The principles espoused by Fatah establish that Palestine is a land for all Palestinians; it is an Arab land that all Arab Brethren should join to liberate.
The movement was established by Yasser Arafat and a group of his comrades in 1959. Through its primary media platform, Filastinouna (Our Palestine), a periodical issued in Beirut under the management of Toufic Khoury, Fatah undertook the mission of introducing itself and disseminating its principles. It attracted many revolutionary groups before launching its armed struggle in 1965 when the movement tried to blow up one of Eilaboun’s main pipelines, which Israel was using to steal Arab water by diverting the course of the Jordan River towards Tiberias’ water tank.
The launch of the armed struggle in January 1965 constituted the true birth of the modern Palestinian resistance after the Nakba (catastrophe). It restored the image of the Palestinian identity and national personality and drew attention to the rightful cause of the Palestinians and to its distinct standing among all the movements of liberation around the world. Fatah summarized its goals as follows: 
Liberating Palestine, putting an end to the Israeli settlement and realizing the intrinsic rights of the Palestinian people, including its right to self-determination, an inalienable and non-negotiable right acknowledged and affirmed by the International Community, its right to establish an independent and sovereign state on the liberated Palestinian land, with Jerusalem as its capital and the right of Palestinian refugees to return and to be compensated, according to the UN charter and the General Assembly’s resolution no. 194.
The struggle stems from the right of the Palestinian people to resist occupation and to fight against settlement, expulsion, deportation and racial discrimination, a right enshrined within international laws and charters.
The Fatah movement revolved its strategy around the Palestinian people and its struggle and the fact that it has no alternatives to its land; hence, the movement mobilized efforts across all fields to affirm Palestine’s independent national personality and consolidate its identity. 

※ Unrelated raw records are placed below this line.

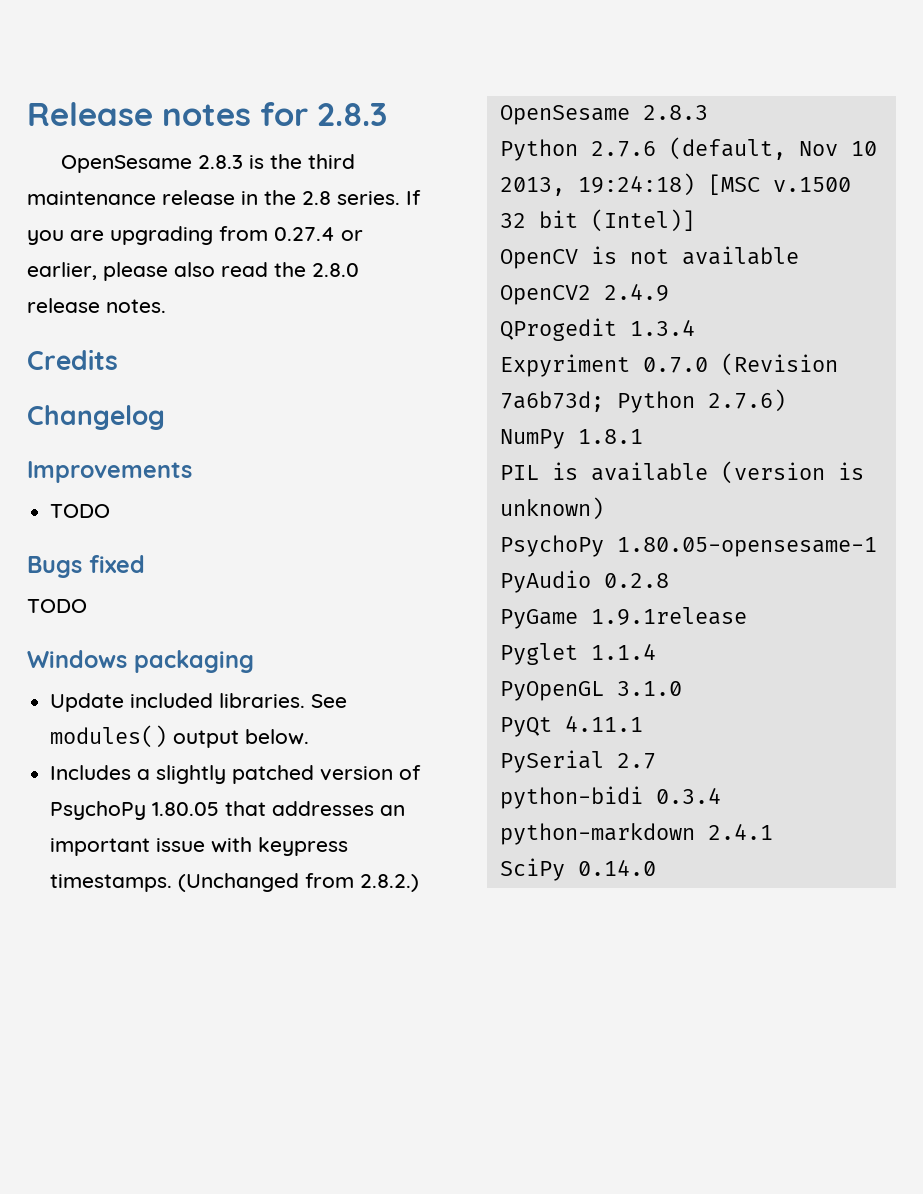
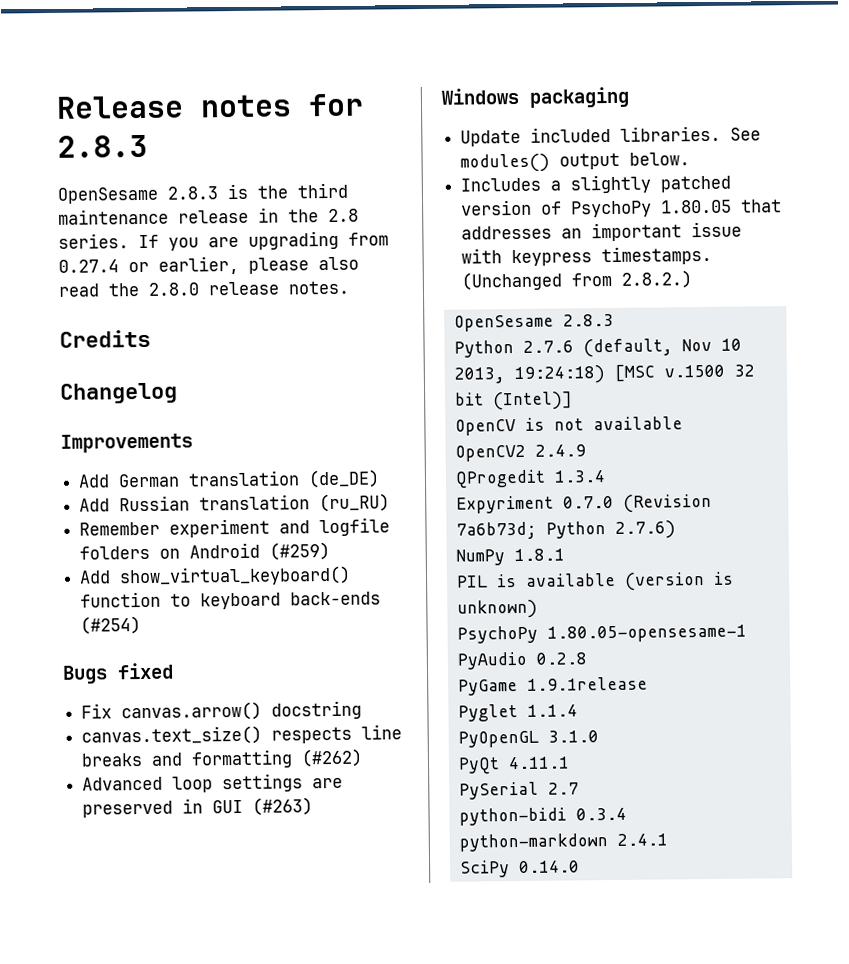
[50,504,111,518] [27,555,145,578] [27,599,87,613] TODO // Bugs fixed // TODO -> [78,469,381,489] [79,493,391,513] [79,517,391,538] [79,542,331,561] [79,565,352,587] [80,591,382,610] [80,616,142,635] [62,662,174,684] [81,700,363,722] [81,724,403,746] [81,748,364,769] [82,773,344,793] [82,797,314,818] Add German translation (de_DE) // Add Russian translation (ru_RU) // Remember experiment and logfile folders on Android (#259) // Add show_virtual_keyboard() function to keyboard back-ends (#254) // Bugs fixed // Fix canvas.arrow() docstring // canvas.text_size() respects line breaks and formatting (#262) // Advanced loop settings are preserved in GUI (#263)

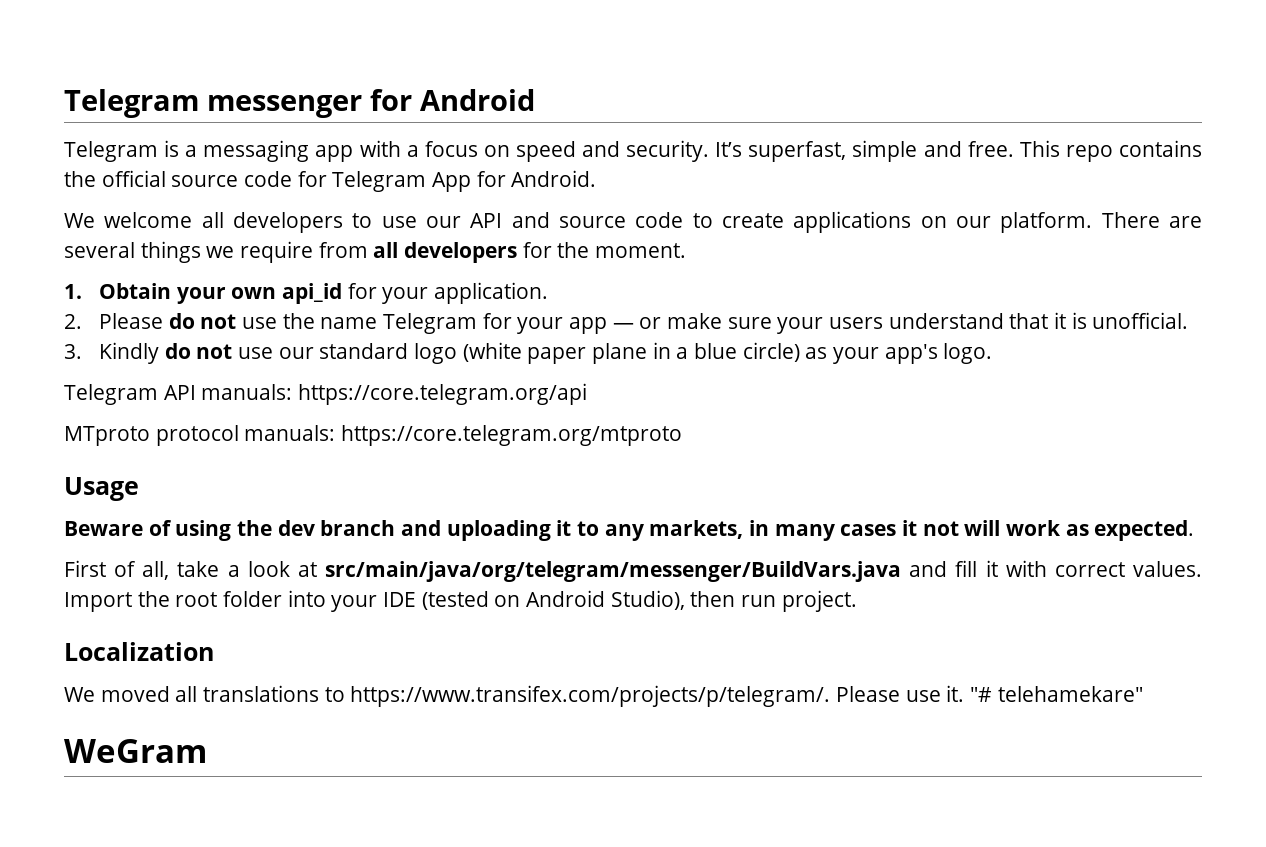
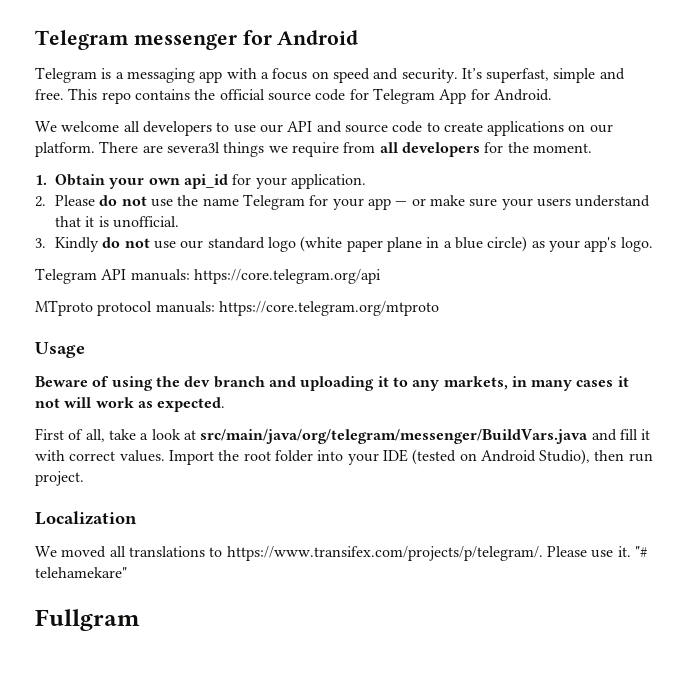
[64,242,135,258] several -> [166,142,220,153] severa3l
[64,739,207,763] WeGram -> [35,609,140,631] Fullgram

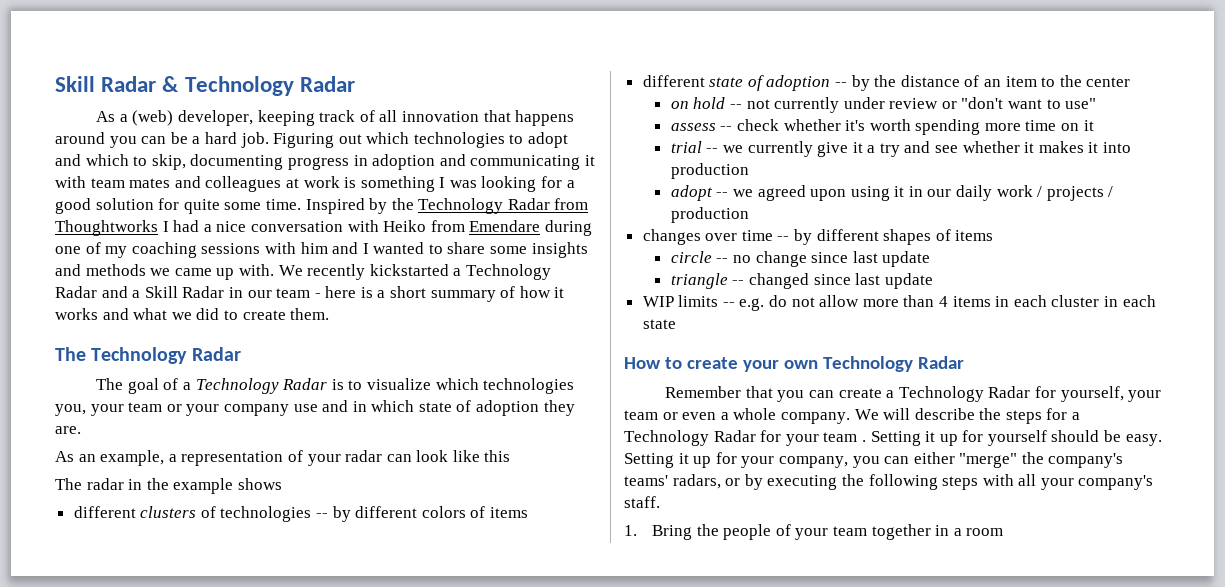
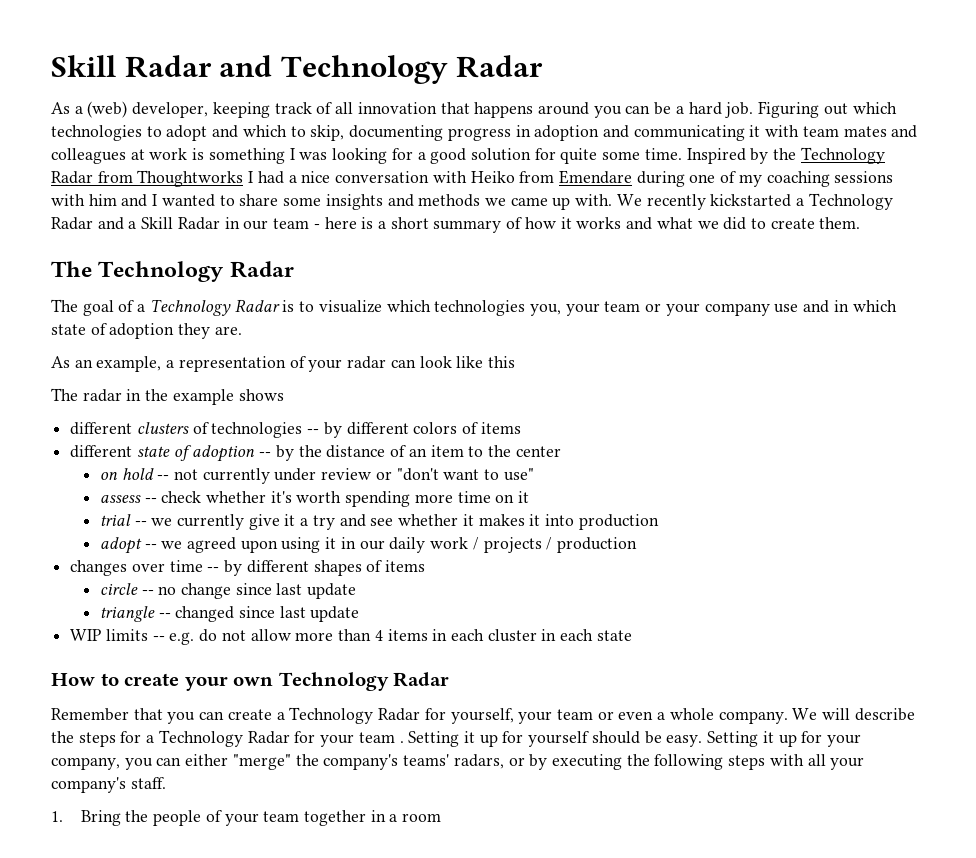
[55,76,180,92] Skill Radar & -> [51,55,273,78] Skill Radar and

The Palestinian people have a clear identity and a sense of belonging.  They have been struggling for roughly a century in order to preserve their land and national identity and to liberate their land from occupation and settlement. The Arab Palestinians are a unified entity both within the country and in the diasporas.
The Fatah movement is driven by the fact that the Palestinian people are an Arab people and an integral part of the Arab nation.
Palestine is the Holy Land for all three religions; Islam is the religion of the majority of Palestinians and all other religions are accorded equal sanctity and respect. The Fatah movement prohibits all forms discrimination based on religion, doctrines or level of piety among Palestinians and respects the freedom of worship.
The Fatah movement seeks always to develop and strengthen its international relations and to widen its circle of friends and allies, strategically abiding by the International Law and the UN Charter. In its foreign relationships, Fatah draws on the fact that it is a national liberation movement countering occupation, premising its popular and official activity on the right of the Palestinian people to self-determination, independence and return to Palestine. It is also based on the protection safeguarded by the International Humanitarian Law, particularly the 1949 Fourth Geneva Convention concerned with the protection of civilians in times of war and under foreign occupation as well as on the provisions of the International Law, which affirmed the right of peoples to resist occupation and to struggle for their freedom, independence and self-determination.
Since the beginning of the 21st century, the Fatah movement has been facing numerous challenges. With the onset of the Al-Aqsa Intifada in 2000, the return to armed struggle and commando operations became a hard equation for the Fatah movement command, particularly after the political negotiations it had brokered with Israel, from the Madrid Conference of 1991 to all the subsequent agreements, including the Oslo Accord and its ensuing security obligations. Because of his elevated symbolism in the eyes of Palestinians, the death of the movement’s leader, Yasser Arafat, constituted a major turning point in the path of Fatah and in the national Palestinian path in general. However, one of the toughest blows dealt to Fatah was its defeat in the 2006 legislative elections against its primary rival, Hamas. No sooner had Fatah swallowed the blow than Hamas took over the Gaza strip in 2007. As a result, voices were raised within the Fatah movement, at various levels, urging the need to convene the Fatah conference, which had been absent for years. The conference lent itself to restoring the efficiency of the movement and to renewing its command and unity under the chairmanship of “Abou Mazen”.